最初にも書きましたが、やはり外に出てはいけない風潮がピークだった時の緊張感は凄まじかったように思います。ちょうどブルーインパルスが飛んでいたころ、ピークを避けて21時過ぎにスーパーへ向かうと、すでに街は深夜のような静けさに包まれていました。スーパーの棚は所々がガラガラで、欲しいものが何日も見つからないことはざらでした。

私たちは二人とも在宅勤務ができていて、比較的生活に支障が少ない状態ではあります。仕事の手を止めて、ブルーインパルスを夢中で眺めるひと時を持つことができました。そして前回は24時間一緒に過ごしててもそこまで負担ではないとも言いました。が、やはり外に出ることすら満足に叶わず、それが1ヶ月以上続いていたこともあって、フラストレーションが溜まってきた時期はずっとピリピリしていました。普段なら愉快だと思えるような言動に苛ついてしまうことがあり、酒を飲んでいるうちに口論っぽくなってしまうこともありました。

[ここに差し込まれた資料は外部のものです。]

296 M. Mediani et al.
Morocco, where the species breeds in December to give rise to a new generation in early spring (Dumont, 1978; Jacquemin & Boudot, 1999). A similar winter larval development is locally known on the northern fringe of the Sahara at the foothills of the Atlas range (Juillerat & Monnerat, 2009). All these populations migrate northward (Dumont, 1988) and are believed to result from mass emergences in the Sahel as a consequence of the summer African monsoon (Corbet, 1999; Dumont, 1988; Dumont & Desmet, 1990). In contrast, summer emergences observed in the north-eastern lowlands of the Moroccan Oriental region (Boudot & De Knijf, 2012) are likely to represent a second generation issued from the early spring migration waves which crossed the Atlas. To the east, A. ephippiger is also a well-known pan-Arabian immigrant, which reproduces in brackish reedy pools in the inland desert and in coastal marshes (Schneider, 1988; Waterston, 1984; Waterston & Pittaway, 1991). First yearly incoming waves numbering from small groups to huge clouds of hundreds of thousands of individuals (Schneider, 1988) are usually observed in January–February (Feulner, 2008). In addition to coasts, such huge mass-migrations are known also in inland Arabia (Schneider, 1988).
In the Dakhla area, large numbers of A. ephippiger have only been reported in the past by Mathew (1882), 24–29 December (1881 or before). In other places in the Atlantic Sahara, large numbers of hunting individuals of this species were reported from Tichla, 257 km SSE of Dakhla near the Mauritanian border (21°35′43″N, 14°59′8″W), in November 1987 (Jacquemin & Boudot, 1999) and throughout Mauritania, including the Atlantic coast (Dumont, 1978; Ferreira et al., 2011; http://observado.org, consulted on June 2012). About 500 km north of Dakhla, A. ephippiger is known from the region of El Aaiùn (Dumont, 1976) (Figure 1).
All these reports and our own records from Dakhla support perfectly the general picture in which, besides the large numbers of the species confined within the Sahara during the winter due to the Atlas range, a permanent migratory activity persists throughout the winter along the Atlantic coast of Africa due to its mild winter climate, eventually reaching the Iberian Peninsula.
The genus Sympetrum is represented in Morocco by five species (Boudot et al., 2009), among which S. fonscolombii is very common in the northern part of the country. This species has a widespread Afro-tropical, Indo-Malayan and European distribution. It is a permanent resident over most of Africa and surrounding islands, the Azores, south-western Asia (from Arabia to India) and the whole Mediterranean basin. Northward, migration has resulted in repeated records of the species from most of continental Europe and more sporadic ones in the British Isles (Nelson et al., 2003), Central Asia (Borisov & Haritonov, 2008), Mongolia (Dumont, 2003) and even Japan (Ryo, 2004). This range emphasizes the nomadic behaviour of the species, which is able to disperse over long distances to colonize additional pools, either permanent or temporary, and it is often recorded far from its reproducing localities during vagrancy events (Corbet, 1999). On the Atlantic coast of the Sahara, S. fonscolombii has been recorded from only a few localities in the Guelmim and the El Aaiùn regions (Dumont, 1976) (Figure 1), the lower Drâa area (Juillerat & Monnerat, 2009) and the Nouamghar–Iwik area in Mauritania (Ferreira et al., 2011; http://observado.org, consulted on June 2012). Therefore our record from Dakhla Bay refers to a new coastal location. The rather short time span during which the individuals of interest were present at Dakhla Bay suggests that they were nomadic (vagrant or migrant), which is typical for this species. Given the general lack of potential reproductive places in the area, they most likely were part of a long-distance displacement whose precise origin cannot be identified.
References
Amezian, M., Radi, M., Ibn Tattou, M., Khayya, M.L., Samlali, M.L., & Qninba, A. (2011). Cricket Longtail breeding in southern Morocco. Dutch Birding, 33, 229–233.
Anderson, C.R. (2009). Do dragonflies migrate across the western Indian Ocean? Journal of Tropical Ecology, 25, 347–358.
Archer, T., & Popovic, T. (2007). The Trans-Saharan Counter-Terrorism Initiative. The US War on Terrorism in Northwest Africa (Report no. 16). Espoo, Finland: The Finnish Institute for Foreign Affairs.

私は確実に一人の時間がほしい側の人間ですが、恋人は日頃の言動などからそうではない側の人間という認識を、おそらく私だけでなく恋人自身も持っていたように思います。だからまあ、私が買い出しや散歩にでも出て一人の時間を捻出していけばいいかなと思っていたんですが、どうやら恋人も一人の時間がわりと必要であることが、このストレスフルな状況になって初めて理解できてきました。

で、私はそれがわかった瞬間、ストレスの何割かがすーっと軽減した感覚をもちました。なんとなく私だけが割りを食っている印象が正直あったのですが、実は二人とも同じだとわかったことで、一気に見通しが立ったような前向きなビジョンを得ました。ストレスはその原因がわかるだけで負担が軽くなるものだとあらためて感じます。私がのんびり外へ出ている時間が、恋人にとっても息抜きになる側面があると理解できたことは収穫でした。


最も大変だった時期はなんとなく過ぎ去って今があります。おそろしい勢いで社会が変化していますが、私たちにも色々な課題や収穫があったように思います。もちろんそれは、どうぶつの森やブルーインパルス、その他多くの書ききれないものたちに助けられて、乗り越えられた部分があるはずです。

最近の生活面のアップデートとしては、梅雨に備えて除湿機を買ったり、あとは新しい服やサンダルなどを買ったりして、ぼちぼち日常が戻ってきています。動かしやすいソファが欲しいなと思いつつ、例の10万円は住民税で全てふっ飛んだためどうしたものかと思っています。

ずっと家にいるからと勢いで手に入れた角瓶(ウイスキー)の業務用5Lボトルは僅かな期間で消滅しつつあり、ついでに味にも飽きてきたところですが、なんとなく外へも飲みに出られるようになってきたことで救われています。久しぶりに餃子の満洲で生ビールを飲んだときは、久しぶりに生ビールを飲むことなんてあるんだと思いつつ、得難いタイプの感動があったように思います。数ヶ月ぶりに行った鳥貴族では破裂するほど食べてしまい、〆のとり釜飯までたどり着けませんでした。無事再開できた友人の店で一杯やっていたときは、こみ上げる感情がうねりを上げていました。偶然友人に会えたケースが何度かあって、どれも嬉しいものでした。

在宅勤務の状況もそれ以外も、まだまだわからないことのほうが多いのが現実ですが、やはり適応しつつやっていくしかありません。前回は最後に「生き延びる」という表現を使いましたが、今は生き延びるというより、この中で生きていくフェーズに移りつつあるように思います。この激動の時代にいられることの面白さを、できるだけ味わっていきたいですね。